Summarizing large data using principal component analysis

Suppose that you would like to build a predictor for an individual's expected net fiscal worth at age 45. There are a huge number of variables to be considered: IQ, current fiscal worth, marriage status, height, geographical location, health, education, career state, age, and many others you might come up with, such as number of LinkedIn connections or SAT scores.

The trouble with having so many features is several-fold. First, the amount of data, which will incur high storage costs and computational time for your algorithm. Second, with a large feature space, it is critical to have a large amount of data for the model to be accurate. That's to say, it becomes harder to distinguish the signal from the noise. For these reasons, when dealing with high-dimensional data such as this, we often employ dimensionality reduction techniques, such as PCA. More information on the topic can be found at https://en.wikipedia.org/wiki/Principal_component_analysis.

PCA allows us to take our features and return a smaller number of new features, formed from our original ones, with maximal explanatory power. In addition, since the new features are linear combinations of the old features, this allows us to anonymize our data, which is very handy when working with financial information, for example.

Getting ready

The preparation for this recipe consists of installing the scikit-learn and pandas packages in pip. The command for this is as follows:

pip install sklearn pandas

In addition, we will be utilizing the same dataset, malware_pe_headers.csv, as in the previous recipe.

How to do it...

In this section, we'll walk through a recipe showing how to use PCA on data:

Start by importing the necessary libraries and reading in the dataset:

from sklearn.decomposition import PCA
import pandas as pd

data = pd.read_csv("file_pe_headers.csv", sep=",")
X = data.drop(["Name", "Malware"], axis=1).to_numpy()

Standardize the dataset, as is necessary before applying PCA:

from sklearn.preprocessing import StandardScaler

X_standardized = StandardScaler().fit_transform(X)

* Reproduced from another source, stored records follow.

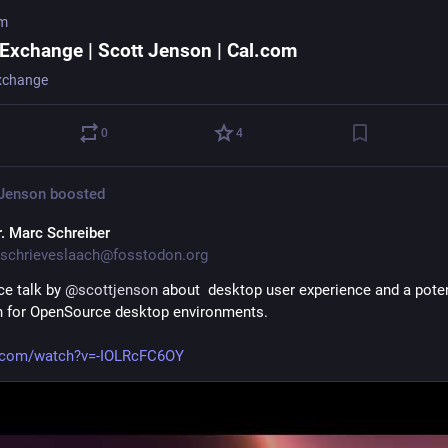
om
 Exchange | Scott Jenson | Cal.com
xchange
0
4
 Jenson
boosted
r. Marc Schreiber
schrieveslaach@fosstodon.org
ce talk by 
@
scottjenson
 about  desktop user experience and a potent
n for OpenSource desktop environments. 
.com/watch?v=-IOLRcFC6OY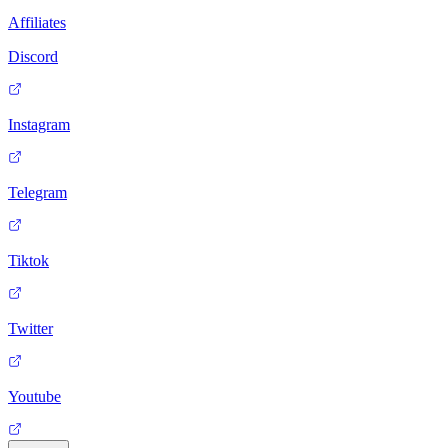
Affiliates
Discord
Instagram
Telegram
Tiktok
Twitter
Youtube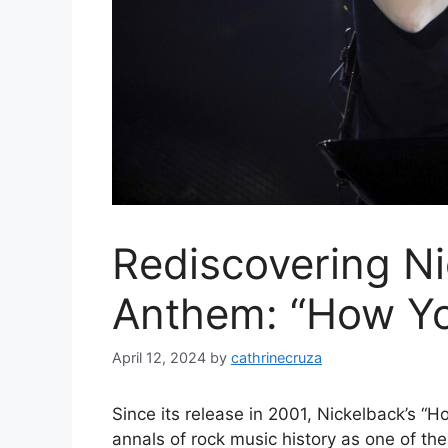
Rediscovering Ni
Anthem: “How Y
April 12, 2024
by
cathrinecruza
Since its release in 2001, Nickelback’s 
annals of rock music history as one of the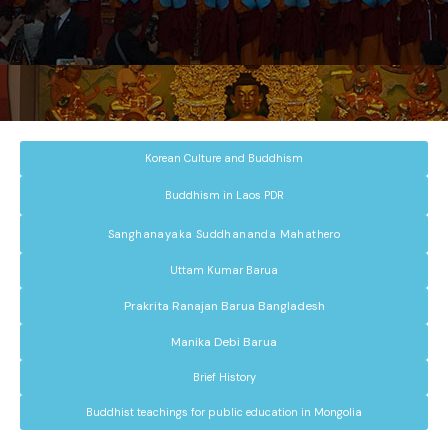
Korean Culture and Buddhism
Buddhism in Laos PDR
Sanghanayaka Suddhananda Mahathero
Uttam Kumar Barua
Prakrita Ranajan Barua Bangladesh
Manika Debi Barua
Brief History
Buddhist teachings for public education in Mongolia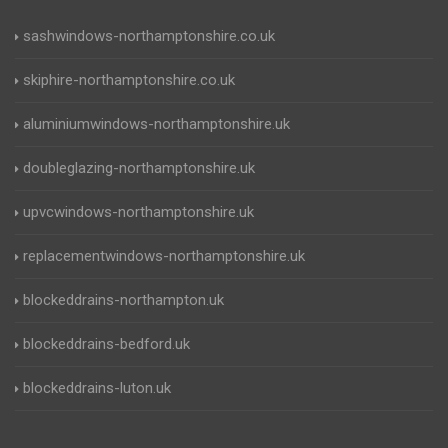
sashwindows-northamptonshire.co.uk
skiphire-northamptonshire.co.uk
aluminiumwindows-northamptonshire.uk
doubleglazing-northamptonshire.uk
upvcwindows-northamptonshire.uk
replacementwindows-northamptonshire.uk
blockeddrains-northampton.uk
blockeddrains-bedford.uk
blockeddrains-luton.uk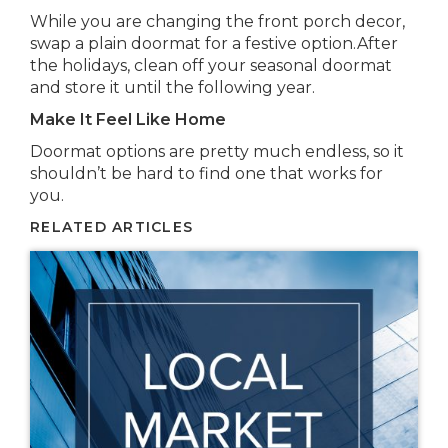
While you are changing the front porch decor,
swap a plain doormat for a festive option.After
the holidays, clean off your seasonal doormat
and store it until the following year.
Make It Feel Like Home
Doormat options are pretty much endless, so it
shouldn’t be hard to find one that works for
you.
RELATED ARTICLES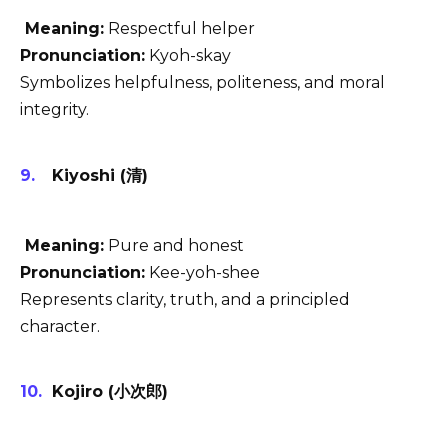
Meaning:
Respectful helper
Pronunciation:
Kyoh-skay
Symbolizes helpfulness, politeness, and moral
integrity.
Kiyoshi (清)
Meaning:
Pure and honest
Pronunciation:
Kee-yoh-shee
Represents clarity, truth, and a principled
character.
Kojiro (小次郎)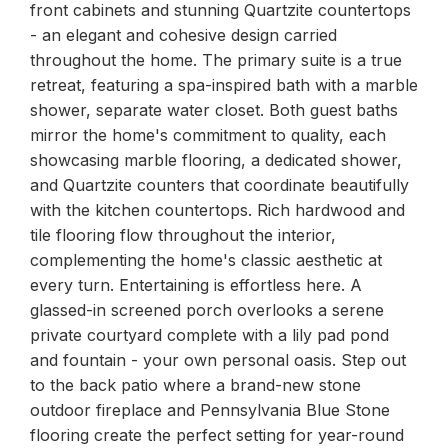
front cabinets and stunning Quartzite countertops
- an elegant and cohesive design carried
throughout the home. The primary suite is a true
retreat, featuring a spa-inspired bath with a marble
shower, separate water closet. Both guest baths
mirror the home's commitment to quality, each
showcasing marble flooring, a dedicated shower,
and Quartzite counters that coordinate beautifully
with the kitchen countertops. Rich hardwood and
tile flooring flow throughout the interior,
complementing the home's classic aesthetic at
every turn. Entertaining is effortless here. A
glassed-in screened porch overlooks a serene
private courtyard complete with a lily pad pond
and fountain - your own personal oasis. Step out
to the back patio where a brand-new stone
outdoor fireplace and Pennsylvania Blue Stone
flooring create the perfect setting for year-round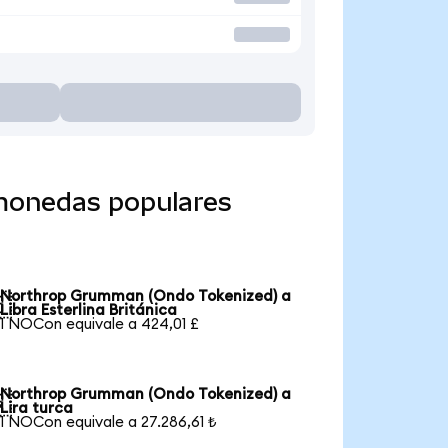
monedas populares
Northrop Grumman (Ondo Tokenized) a

Libra Esterlina Británica
1 NOCon equivale a 424,01 £
Northrop Grumman (Ondo Tokenized) a

Lira turca
1 NOCon equivale a 27.286,61 ₺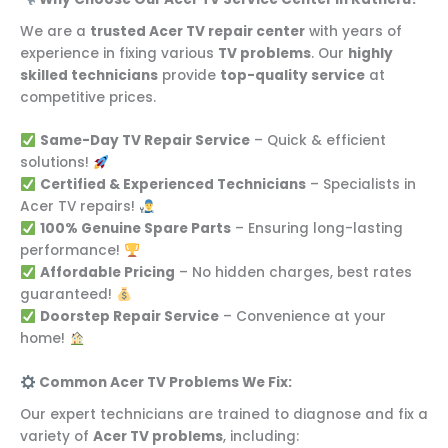
We are a
trusted Acer TV repair center
with years of
experience in fixing various
TV problems
. Our
highly
skilled technicians
provide
top-quality service
at
competitive prices.
Same-Day TV Repair Service
– Quick & efficient
solutions!
Certified & Experienced Technicians
– Specialists in
Acer TV repairs!
100% Genuine Spare Parts
– Ensuring long-lasting
performance!
Affordable Pricing
– No hidden charges, best rates
guaranteed!
Doorstep Repair Service
– Convenience at your
home!
Common Acer TV Problems We Fix:
Our expert technicians are trained to diagnose and fix a
variety of
Acer TV problems
, including:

Instantiate a PCA instance and use it to reduce the dimensionality of our data:

pca = PCA()
pca.fit_transform(X_standardized)

Assess the effectiveness of your dimensionality reduction:

print(pca.explained_variance_ratio_)

The following screenshot shows the output:

How it works...

We begin by reading in our dataset and then standardizing it, as in the recipe on standardizing data (steps 1 and 2). (It is necessary to work with standardized data before applying PCA). We now instantiate a new PCA transformer instance, and use it to both learn the transformation (fit) and also apply the transform to the dataset, using fit_transform (step 3). In step 4, we analyze our transformation. In particular, note that the elements of pca.explained_variance_ratio_ indicate how much of the variance is accounted for in each direction. The sum is 1, indicating that all the variance is accounted for if we consider the full space in which the data lives. However, just by taking the first few directions, we can account for a large portion of the variance, while limiting our dimensionality. In our example, the first 40 directions account for 90% of the variance:

sum(pca.explained_variance_ratio_[0:40])

This produces the following output:

0.9068522354673663

This means that we can reduce our number of features to 40 (from 78) while preserving 90% of the variance. The implications of this are that many of the features of the PE header are closely correlated, which is understandable, as they are not designed to be independent.